■ Problem statement
Each line of the entries below that holds "skilled" is needed, copied in full.

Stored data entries
____________________

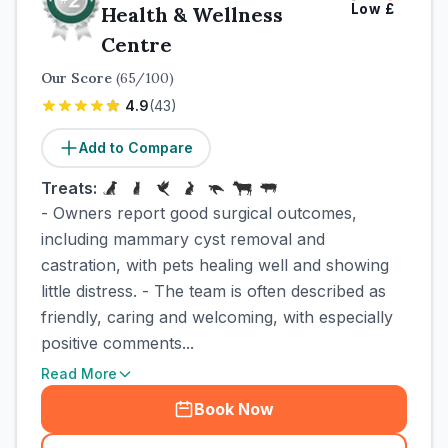
Low
£
Health & Wellness
Centre
Our Score
(
65
/100)
4.9
(
43
)
Add to Compare
Treats:
- Owners report good surgical outcomes,
including mammary cyst removal and
castration, with pets healing well and showing
little distress. - The team is often described as
friendly, caring and welcoming, with especially
positive comments...
Read More
Book Now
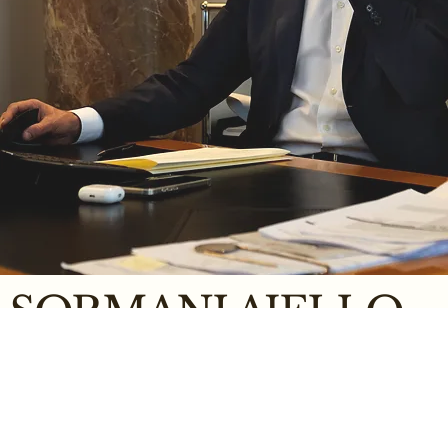
SORMANI AJELLO
NOTARIAL
SERVICES
Opening hours:
Milan Office
Canegrate Office
studio@sormaniajello.it
canegrate@sormaniajello.it
Monday / Friday
• From 9:00 to 13:00
+39 02723071
+39 0331 403604
• From 14:30 to 18:30
Via Pietro Cossa, 2 - 20122
Via Varese, 10 - 20010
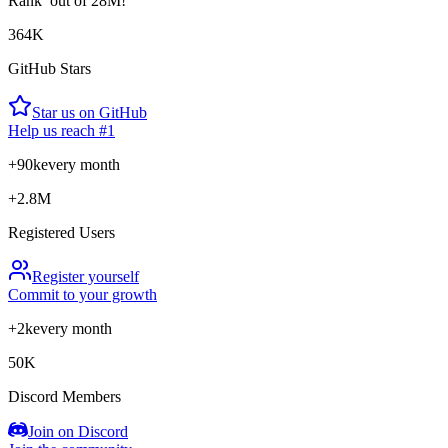
Rank
out of 28M!
364K
GitHub Stars
Star us on GitHub
Help us reach #1
+90k
every month
+2.8M
Registered Users
Register yourself
Commit to your growth
+2k
every month
50K
Discord Members
Join on Discord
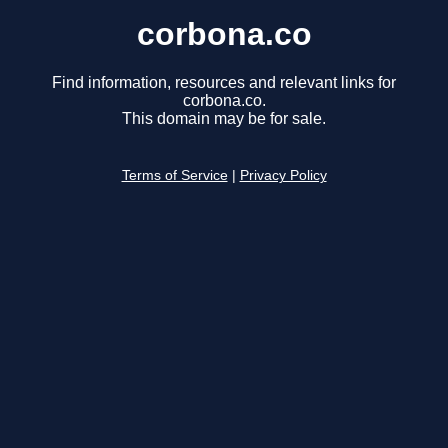
corbona.co
Find information, resources and relevant links for
corbona.co.
This domain may be for sale.
Terms of Service
|
Privacy Policy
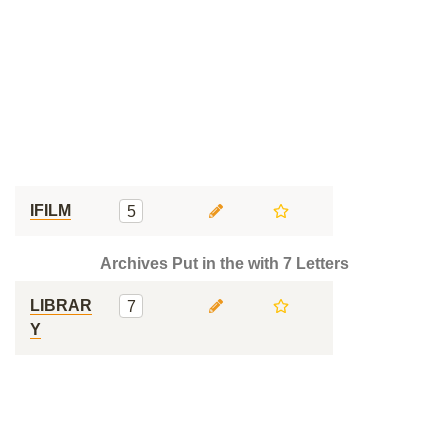
IFILM
5
Archives Put in the with 7 Letters
LIBRAR
7
Y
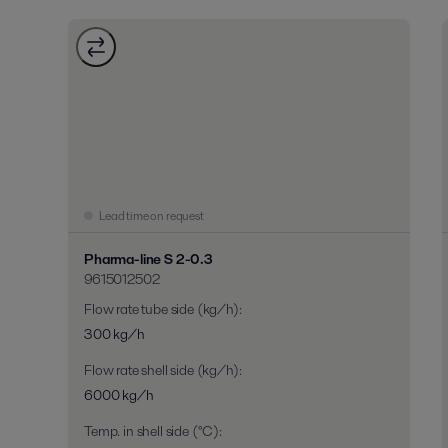
Lead time on request
Pharma-line S 2-0.3
9615012502
Flow rate tube side (kg/h)
:
300 kg/h
Flow rate shell side (kg/h)
:
6000 kg/h
Temp. in shell side (°C)
:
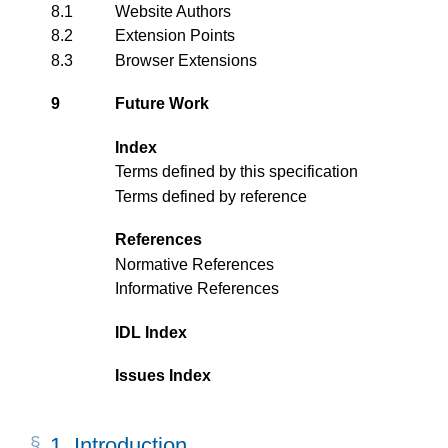
8.1
Website Authors
8.2
Extension Points
8.3
Browser Extensions
9
Future Work
Index
Terms defined by this specification
Terms defined by reference
References
Normative References
Informative References
IDL Index
Issues Index
1.
Introduction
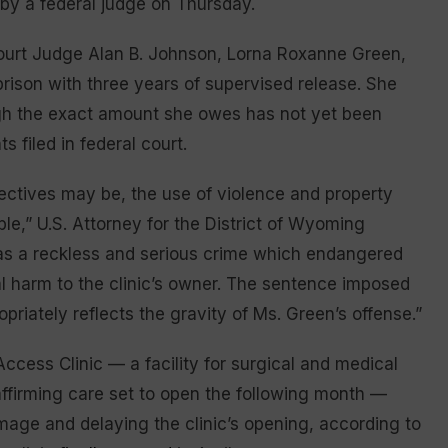
 by a federal judge on Thursday.
Court Judge Alan B. Johnson, Lorna Roxanne Green,
prison with three years of supervised release. She
ugh the exact amount she owes has not yet been
filed in federal court.
jectives may be, the use of violence and property
e,” U.S. Attorney for the District of Wyoming
was a reckless and serious crime which endangered
l harm to the clinic’s owner. The sentence imposed
opriately reflects the gravity of Ms. Green’s offense.”
cess Clinic — a facility for surgical and medical
affirming care set to open the following month —
mage and delaying the clinic’s opening, according to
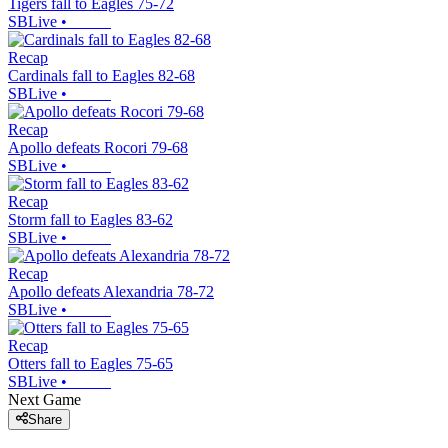
Tigers fall to Eagles 75-72
SBLive
•
Recap
Cardinals fall to Eagles 82-68
SBLive
•
Recap
Apollo defeats Rocori 79-68
SBLive
•
Recap
Storm fall to Eagles 83-62
SBLive
•
Recap
Apollo defeats Alexandria 78-72
SBLive
•
Recap
Otters fall to Eagles 75-65
SBLive
•
Next Game
Share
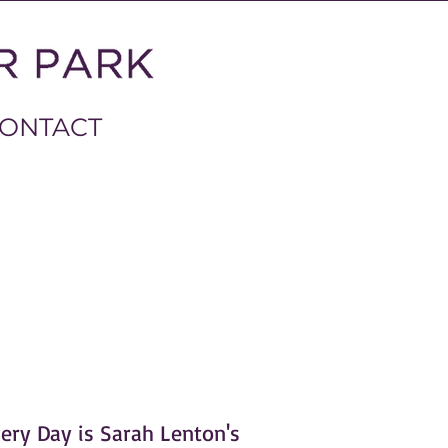
ONTACT
ery Day is Sarah Lenton's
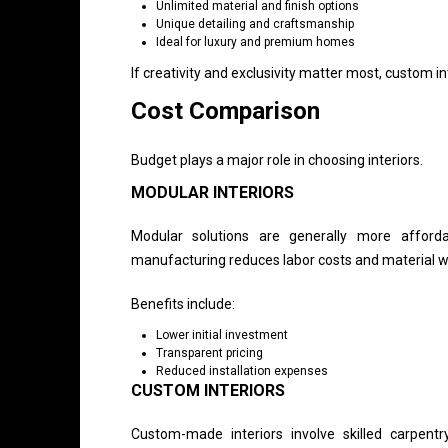
Unlimited material and finish options
Unique detailing and craftsmanship
Ideal for luxury and premium homes
If creativity and exclusivity matter most, custom i
Cost Comparison
Budget plays a major role in choosing interiors.
MODULAR INTERIORS
Modular solutions are generally more afford
manufacturing reduces labor costs and material 
Benefits include:
Lower initial investment
Transparent pricing
Reduced installation expenses
CUSTOM INTERIORS
Custom-made interiors involve skilled carpentr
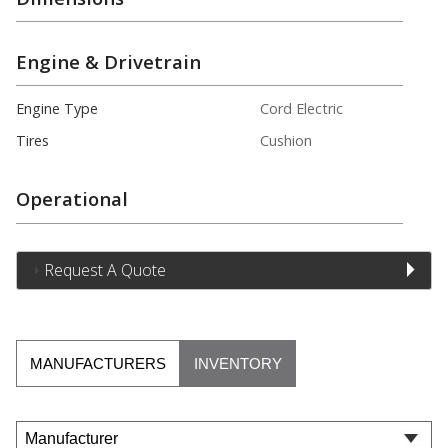
Engine & Drivetrain
Engine Type
Cord Electric
Tires
Cushion
Operational
Request A Quote
MANUFACTURERS
INVENTORY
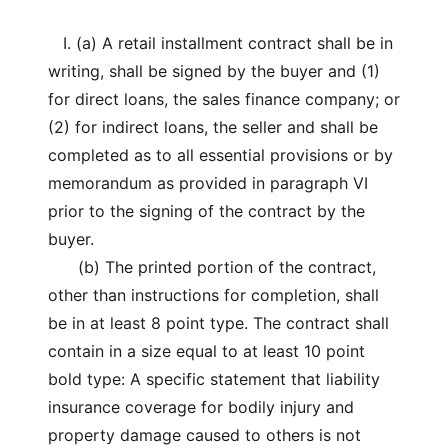
I. (a) A retail installment contract shall be in
writing, shall be signed by the buyer and (1)
for direct loans, the sales finance company; or
(2) for indirect loans, the seller and shall be
completed as to all essential provisions or by
memorandum as provided in paragraph VI
prior to the signing of the contract by the
buyer.
(b) The printed portion of the contract,
other than instructions for completion, shall
be in at least 8 point type. The contract shall
contain in a size equal to at least 10 point
bold type: A specific statement that liability
insurance coverage for bodily injury and
property damage caused to others is not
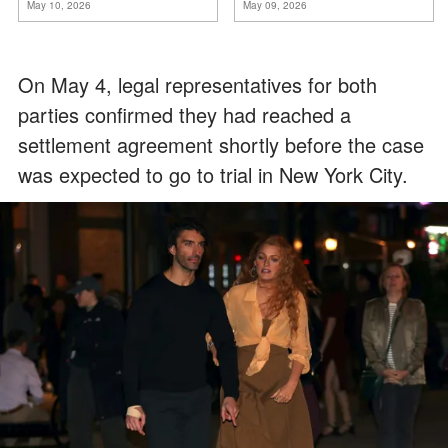
May 10, 2026
May 09, 2026
On May 4, legal representatives for both
parties confirmed they had reached a
settlement agreement shortly before the case
was expected to go to trial in New York City.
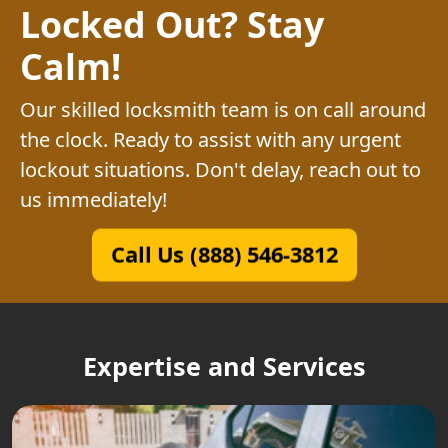
Locked Out? Stay
Calm!
Our skilled locksmith team is on call around
the clock. Ready to assist with any urgent
lockout situations. Don't delay, reach out to
us immediately!
Call Us (888) 546-3812
Expertise and Services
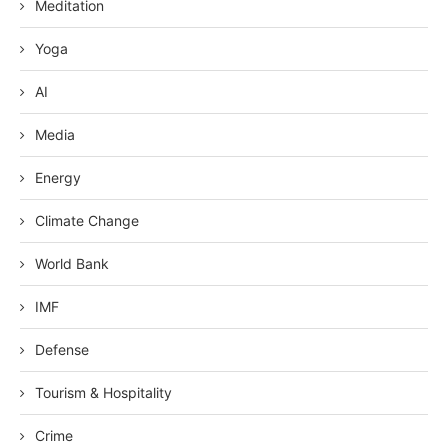
Meditation
Yoga
AI
Media
Energy
Climate Change
World Bank
IMF
Defense
Tourism & Hospitality
Crime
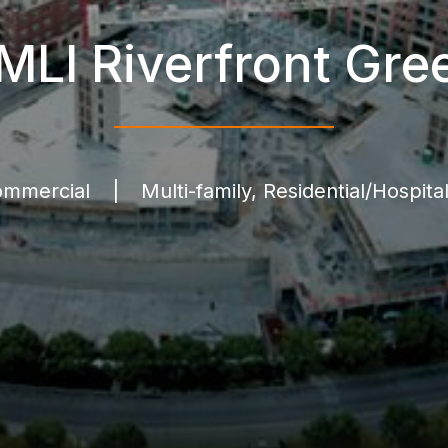
MLI Riverfront Gre
mmercial
|
Multi-family, Residential/Hospital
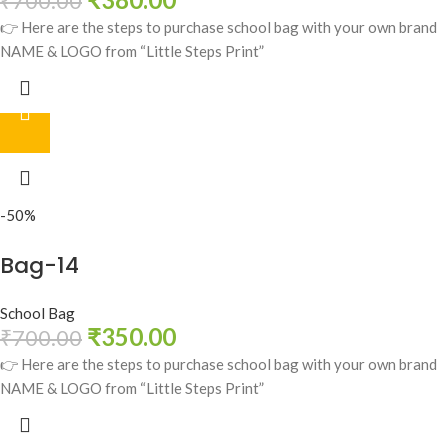
₹
700.00
👉 Here are the steps to purchase school bag with your own brand
NAME & LOGO from “Little Steps Print”
-50%
Bag-14
School Bag
₹
350.00
₹
700.00
👉 Here are the steps to purchase school bag with your own brand
NAME & LOGO from “Little Steps Print”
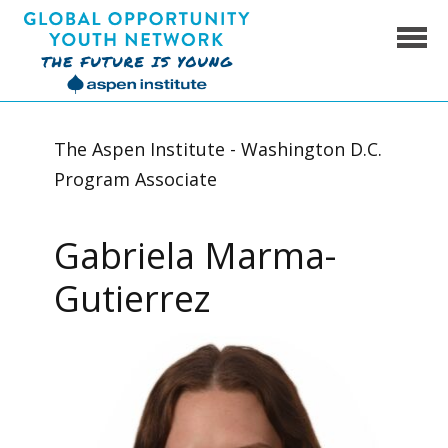
Skip
to
content
Global Opportunity Youth Network
The Aspen Institute - Washington D.C.
Program Associate
Gabriela Marma-
Gutierrez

____________________

■ Answer space
Custom-made interiors involve skilled carpentr
Our skilled locksmith team is on call around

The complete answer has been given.